Provided data:

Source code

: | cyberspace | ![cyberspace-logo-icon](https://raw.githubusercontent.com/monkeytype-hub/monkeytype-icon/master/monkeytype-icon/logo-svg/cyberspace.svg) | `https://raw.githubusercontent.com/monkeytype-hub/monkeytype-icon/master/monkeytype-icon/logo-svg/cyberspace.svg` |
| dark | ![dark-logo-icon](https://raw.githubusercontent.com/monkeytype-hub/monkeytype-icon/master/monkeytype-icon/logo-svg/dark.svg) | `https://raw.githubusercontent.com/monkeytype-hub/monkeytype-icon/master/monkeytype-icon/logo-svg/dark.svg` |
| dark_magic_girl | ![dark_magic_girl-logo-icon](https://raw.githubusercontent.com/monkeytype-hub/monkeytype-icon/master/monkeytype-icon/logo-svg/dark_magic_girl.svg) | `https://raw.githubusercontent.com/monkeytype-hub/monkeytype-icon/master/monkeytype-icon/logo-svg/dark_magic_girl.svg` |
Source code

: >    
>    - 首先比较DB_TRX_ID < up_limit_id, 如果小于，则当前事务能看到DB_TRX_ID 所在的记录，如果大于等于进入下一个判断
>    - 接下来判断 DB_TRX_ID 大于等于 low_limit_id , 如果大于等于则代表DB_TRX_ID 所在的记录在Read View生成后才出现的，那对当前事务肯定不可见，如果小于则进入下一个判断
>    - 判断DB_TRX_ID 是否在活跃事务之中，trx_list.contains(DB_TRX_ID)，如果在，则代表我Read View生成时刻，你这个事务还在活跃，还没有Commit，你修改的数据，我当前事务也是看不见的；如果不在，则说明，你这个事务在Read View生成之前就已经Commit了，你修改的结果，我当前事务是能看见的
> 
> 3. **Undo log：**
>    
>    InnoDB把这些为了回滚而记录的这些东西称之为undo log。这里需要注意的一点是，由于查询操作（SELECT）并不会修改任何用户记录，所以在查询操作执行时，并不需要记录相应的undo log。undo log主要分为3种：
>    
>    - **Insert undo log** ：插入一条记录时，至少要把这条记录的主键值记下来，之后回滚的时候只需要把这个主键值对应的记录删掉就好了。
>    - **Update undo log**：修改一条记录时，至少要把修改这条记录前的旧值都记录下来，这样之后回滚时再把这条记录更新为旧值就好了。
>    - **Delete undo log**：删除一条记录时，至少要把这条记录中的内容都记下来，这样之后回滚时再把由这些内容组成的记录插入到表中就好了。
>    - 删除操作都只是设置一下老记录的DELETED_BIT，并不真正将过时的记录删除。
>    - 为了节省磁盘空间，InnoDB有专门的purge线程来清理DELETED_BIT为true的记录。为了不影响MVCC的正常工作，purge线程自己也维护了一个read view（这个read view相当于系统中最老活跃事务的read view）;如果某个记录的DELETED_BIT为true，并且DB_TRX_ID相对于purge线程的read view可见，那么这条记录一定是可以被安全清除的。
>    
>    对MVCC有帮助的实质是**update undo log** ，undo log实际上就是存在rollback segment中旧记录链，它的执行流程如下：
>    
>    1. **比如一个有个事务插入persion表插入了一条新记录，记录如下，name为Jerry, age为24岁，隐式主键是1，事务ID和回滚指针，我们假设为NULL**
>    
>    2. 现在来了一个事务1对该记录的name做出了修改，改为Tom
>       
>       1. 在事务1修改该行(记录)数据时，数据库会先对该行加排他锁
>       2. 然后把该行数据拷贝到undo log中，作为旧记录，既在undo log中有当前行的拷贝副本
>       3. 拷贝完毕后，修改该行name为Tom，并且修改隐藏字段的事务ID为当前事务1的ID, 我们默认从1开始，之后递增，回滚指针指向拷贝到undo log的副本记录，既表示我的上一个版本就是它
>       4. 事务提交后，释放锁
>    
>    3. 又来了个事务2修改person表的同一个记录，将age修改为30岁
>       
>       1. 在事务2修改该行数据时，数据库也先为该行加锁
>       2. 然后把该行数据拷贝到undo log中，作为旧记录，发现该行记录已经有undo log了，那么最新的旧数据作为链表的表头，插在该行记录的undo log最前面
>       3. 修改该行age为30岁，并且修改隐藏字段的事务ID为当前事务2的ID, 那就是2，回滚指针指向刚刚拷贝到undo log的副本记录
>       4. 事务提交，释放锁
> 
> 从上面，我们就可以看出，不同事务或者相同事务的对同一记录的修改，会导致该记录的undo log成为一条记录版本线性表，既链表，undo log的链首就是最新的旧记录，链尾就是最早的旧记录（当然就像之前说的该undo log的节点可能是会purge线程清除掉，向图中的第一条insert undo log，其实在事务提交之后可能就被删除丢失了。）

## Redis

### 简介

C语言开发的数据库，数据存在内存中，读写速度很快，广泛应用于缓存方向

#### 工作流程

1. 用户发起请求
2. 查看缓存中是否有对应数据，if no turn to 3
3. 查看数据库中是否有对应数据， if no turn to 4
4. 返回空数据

What you will do:
Take the lines above and print them exactly.

Written answer:
Source code

: | cyberspace | ![cyberspace-logo-icon](https://raw.githubusercontent.com/monkeytype-hub/monkeytype-icon/master/monkeytype-icon/logo-svg/cyberspace.svg) | `https://raw.githubusercontent.com/monkeytype-hub/monkeytype-icon/master/monkeytype-icon/logo-svg/cyberspace.svg` |
| dark | ![dark-logo-icon](https://raw.githubusercontent.com/monkeytype-hub/monkeytype-icon/master/monkeytype-icon/logo-svg/dark.svg) | `https://raw.githubusercontent.com/monkeytype-hub/monkeytype-icon/master/monkeytype-icon/logo-svg/dark.svg` |
| dark_magic_girl | ![dark_magic_girl-logo-icon](https://raw.githubusercontent.com/monkeytype-hub/monkeytype-icon/master/monkeytype-icon/logo-svg/dark_magic_girl.svg) | `https://raw.githubusercontent.com/monkeytype-hub/monkeytype-icon/master/monkeytype-icon/logo-svg/dark_magic_girl.svg` |
Source code

: >    
>    - 首先比较DB_TRX_ID < up_limit_id, 如果小于，则当前事务能看到DB_TRX_ID 所在的记录，如果大于等于进入下一个判断
>    - 接下来判断 DB_TRX_ID 大于等于 low_limit_id , 如果大于等于则代表DB_TRX_ID 所在的记录在Read View生成后才出现的，那对当前事务肯定不可见，如果小于则进入下一个判断
>    - 判断DB_TRX_ID 是否在活跃事务之中，trx_list.contains(DB_TRX_ID)，如果在，则代表我Read View生成时刻，你这个事务还在活跃，还没有Commit，你修改的数据，我当前事务也是看不见的；如果不在，则说明，你这个事务在Read View生成之前就已经Commit了，你修改的结果，我当前事务是能看见的
> 
> 3. **Undo log：**
>    
>    InnoDB把这些为了回滚而记录的这些东西称之为undo log。这里需要注意的一点是，由于查询操作（SELECT）并不会修改任何用户记录，所以在查询操作执行时，并不需要记录相应的undo log。undo log主要分为3种：
>    
>    - **Insert undo log** ：插入一条记录时，至少要把这条记录的主键值记下来，之后回滚的时候只需要把这个主键值对应的记录删掉就好了。
>    - **Update undo log**：修改一条记录时，至少要把修改这条记录前的旧值都记录下来，这样之后回滚时再把这条记录更新为旧值就好了。
>    - **Delete undo log**：删除一条记录时，至少要把这条记录中的内容都记下来，这样之后回滚时再把由这些内容组成的记录插入到表中就好了。
>    - 删除操作都只是设置一下老记录的DELETED_BIT，并不真正将过时的记录删除。
>    - 为了节省磁盘空间，InnoDB有专门的purge线程来清理DELETED_BIT为true的记录。为了不影响MVCC的正常工作，purge线程自己也维护了一个read view（这个read view相当于系统中最老活跃事务的read view）;如果某个记录的DELETED_BIT为true，并且DB_TRX_ID相对于purge线程的read view可见，那么这条记录一定是可以被安全清除的。
>    
>    对MVCC有帮助的实质是**update undo log** ，undo log实际上就是存在rollback segment中旧记录链，它的执行流程如下：
>    
>    1. **比如一个有个事务插入persion表插入了一条新记录，记录如下，name为Jerry, age为24岁，隐式主键是1，事务ID和回滚指针，我们假设为NULL**
>    
>    2. 现在来了一个事务1对该记录的name做出了修改，改为Tom
>       
>       1. 在事务1修改该行(记录)数据时，数据库会先对该行加排他锁
>       2. 然后把该行数据拷贝到undo log中，作为旧记录，既在undo log中有当前行的拷贝副本
>       3. 拷贝完毕后，修改该行name为Tom，并且修改隐藏字段的事务ID为当前事务1的ID, 我们默认从1开始，之后递增，回滚指针指向拷贝到undo log的副本记录，既表示我的上一个版本就是它
>       4. 事务提交后，释放锁
>    
>    3. 又来了个事务2修改person表的同一个记录，将age修改为30岁
>       
>       1. 在事务2修改该行数据时，数据库也先为该行加锁
>       2. 然后把该行数据拷贝到undo log中，作为旧记录，发现该行记录已经有undo log了，那么最新的旧数据作为链表的表头，插在该行记录的undo log最前面
>       3. 修改该行age为30岁，并且修改隐藏字段的事务ID为当前事务2的ID, 那就是2，回滚指针指向刚刚拷贝到undo log的副本记录
>       4. 事务提交，释放锁
> 
> 从上面，我们就可以看出，不同事务或者相同事务的对同一记录的修改，会导致该记录的undo log成为一条记录版本线性表，既链表，undo log的链首就是最新的旧记录，链尾就是最早的旧记录（当然就像之前说的该undo log的节点可能是会purge线程清除掉，向图中的第一条insert undo log，其实在事务提交之后可能就被删除丢失了。）

## Redis

### 简介

C语言开发的数据库，数据存在内存中，读写速度很快，广泛应用于缓存方向

#### 工作流程

1. 用户发起请求
2. 查看缓存中是否有对应数据，if no turn to 3
3. 查看数据库中是否有对应数据， if no turn to 4
4. 返回空数据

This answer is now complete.